A representação foi apresentada pela vereadora de Ribeirão Preto e também candidata a deputada estadual Duda Hidalgo (PT). O parecer do Ministério Público Eleitoral foi assinado pelo procurador regional eleitoral auxiliar Uendel Domingues Ugatti no domingo (30) e encaminhado para análise da Justiça Eleitoral. Portanto, o parecer da Procuradoria não representa, por si só, a decisão final do TRE-SP.
Bolsonaro no centro da disputa eleitoral em Ribeirão Preto
O ponto central da controvérsia está nos wind banners utilizados pela campanha de Bove em Ribeirão Preto. As peças exibem o candidato ao lado de Bolsonaro e também apresentam figuras como o governador Tarcísio de Freitas e o senador Flávio Bolsonaro.
Para a Procuradoria, especificamente a presença da fotografia do ex-presidente contraria determinação do Supremo Tribunal Federal que restringiu manifestações de natureza político-eleitoral de Bolsonaro, inclusive quando realizadas por intermédio de terceiros. Com esse entendimento, o Ministério Público Eleitoral defendeu o recolhimento das peças que contenham a imagem do ex-presidente.
A questão ganha peso porque não envolve apenas uma disputa entre dois candidatos. O julgamento poderá ajudar a delimitar, na campanha de 2026 em São Paulo, até onde candidatos podem explorar eleitoralmente a imagem de Bolsonaro diante das restrições impostas pelo STF.
MP não acolheu integralmente os argumentos contra a propaganda
Há, porém, uma diferença importante.

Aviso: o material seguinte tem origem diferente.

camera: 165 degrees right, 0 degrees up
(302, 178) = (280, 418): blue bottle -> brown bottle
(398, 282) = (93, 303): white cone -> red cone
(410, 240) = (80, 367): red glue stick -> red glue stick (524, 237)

A representação também questionava a forma como os wind banners estavam instalados em pontos de Ribeirão Preto.
Nesse aspecto, a Procuradoria entendeu que as estruturas verificadas sobre calçamentos não se enquadravam na vedação apontada na representação para instalação direta em jardins públicos. Ou seja, o parecer foi parcialmente favorável à ação: o problema identificado pelo MP Eleitoral está principalmente no conteúdo relacionado à imagem de Bolsonaro, e não simplesmente na existência das bandeiras.

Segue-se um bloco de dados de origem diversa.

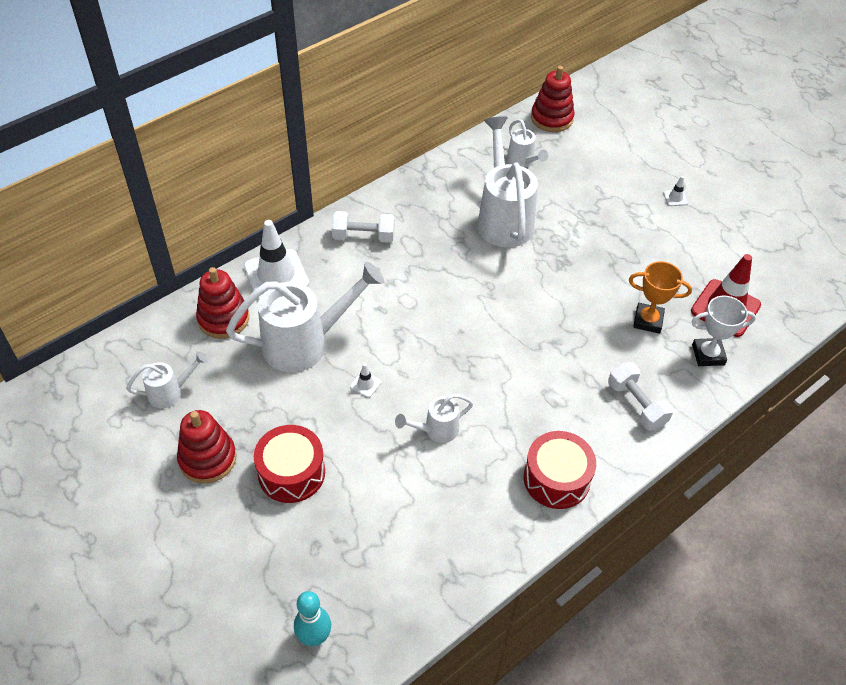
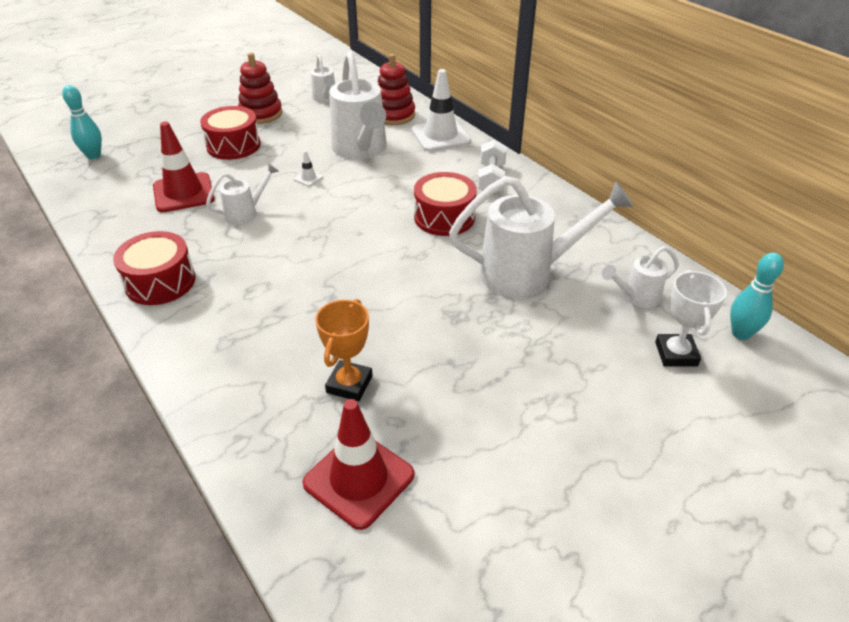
camera: 95 degrees right, 10 degrees down
(400, 500) = (183, 193): none -> red traffic cone
(430, 270) = (444, 217): none -> red drum
(436, 430) = (246, 213): white watering can -> white watering can turned 75 degrees clockwise
(551, 118) = (741, 333): red stacking toy -> turquoise bowling pin
(636, 404) = (225, 354): white dumbbell -> none
(675, 198) = (595, 458): white traffic cone -> none
(708, 355) = (279, 440): white trophy -> white trophy (676, 354)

A ação apresentada originalmente por Duda Hidalgo também havia solicitado a retirada dos banners e panfletos e levantado questionamentos sobre a utilização da imagem do ex-presidente.

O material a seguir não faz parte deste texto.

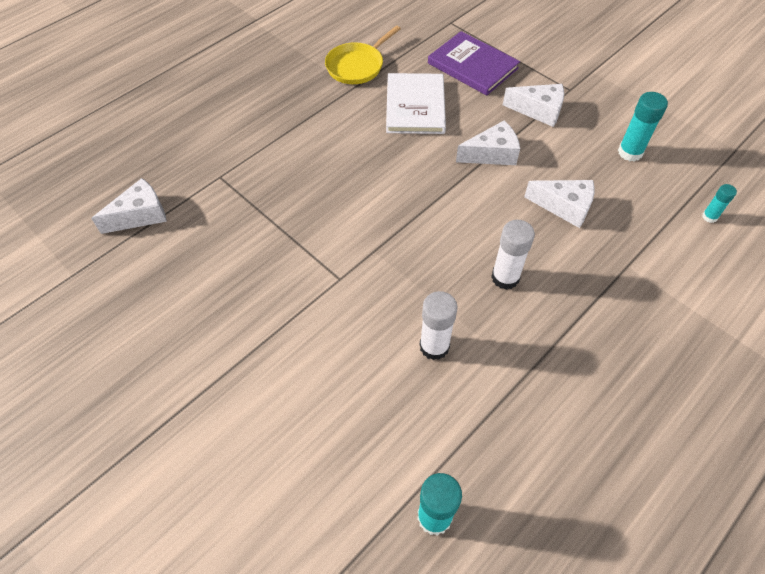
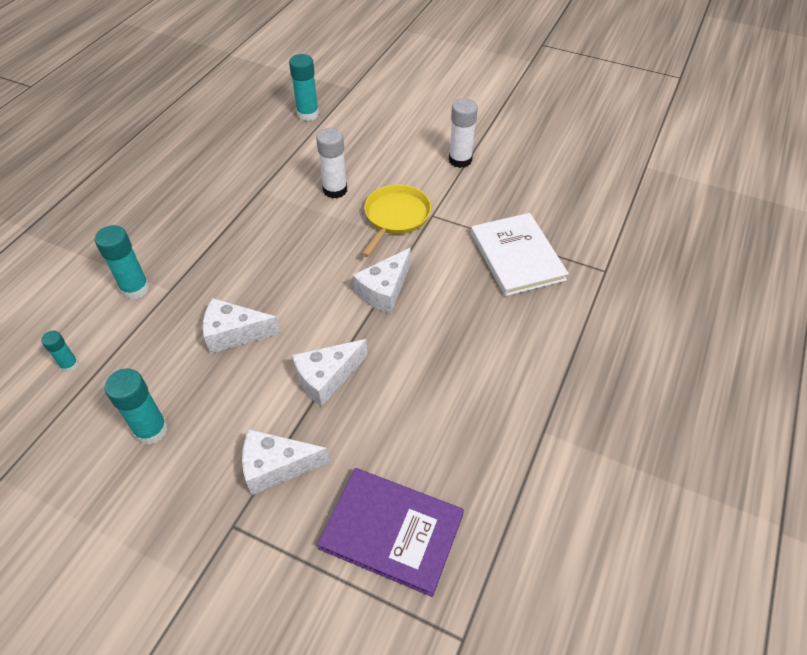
camera: 160 degrees right, 5 degrees down
(140, 215) = (642, 219): white cheese -> white cheese (384, 290)
(357, 66) = (561, 474): yellow pan -> yellow pan (396, 217)
(415, 106) = (446, 424): white book -> white book (517, 256)
(505, 277) = (287, 251): white glue stick -> white glue stick (460, 160)
(663, 276) = (135, 288): none -> turquoise glue stick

Bove reage e diz que aguardará decisão da Justiça
Lucas Bove reagiu à manifestação da Procuradoria. O candidato classificou a representação como uma demonstração do que considera uma postura “antidemocrática” da esquerda e afirmou que o episódio demonstraria a força política do bolsonarismo. Apesar das críticas, declarou que aguardará e acatará a decisão da Justiça Eleitoral.
O embate também carrega um histórico político entre os envolvidos. Em dezembro de 2024, Bove apresentou na Assembleia Legislativa uma moção de repúdio contra requerimento de Duda Hidalgo aprovado na Câmara de Ribeirão Preto. Agora, os dois estão novamente em lados opostos, desta vez como concorrentes na corrida por vagas na Alesp.
Decisão pode repercutir além de Ribeirão Preto
Embora a propaganda questionada esteja localizada em Ribeirão Preto, a discussão tem dimensão estadual. Bolsonaro permanece como uma referência eleitoral importante para candidatos ligados à direita e ao PL, e uma eventual decisão restringindo o emprego de sua imagem poderá repercutir na estratégia de outras campanhas que pretendam associar seus candidatos ao ex-presidente.
Por enquanto, entretanto, é necessário separar parecer e decisão judicial: a Procuradoria Regional Eleitoral apresentou seu entendimento favorável à retirada da imagem de Bolsonaro das peças de Bove, mas caberá à Justiça Eleitoral definir o destino da propaganda questionada.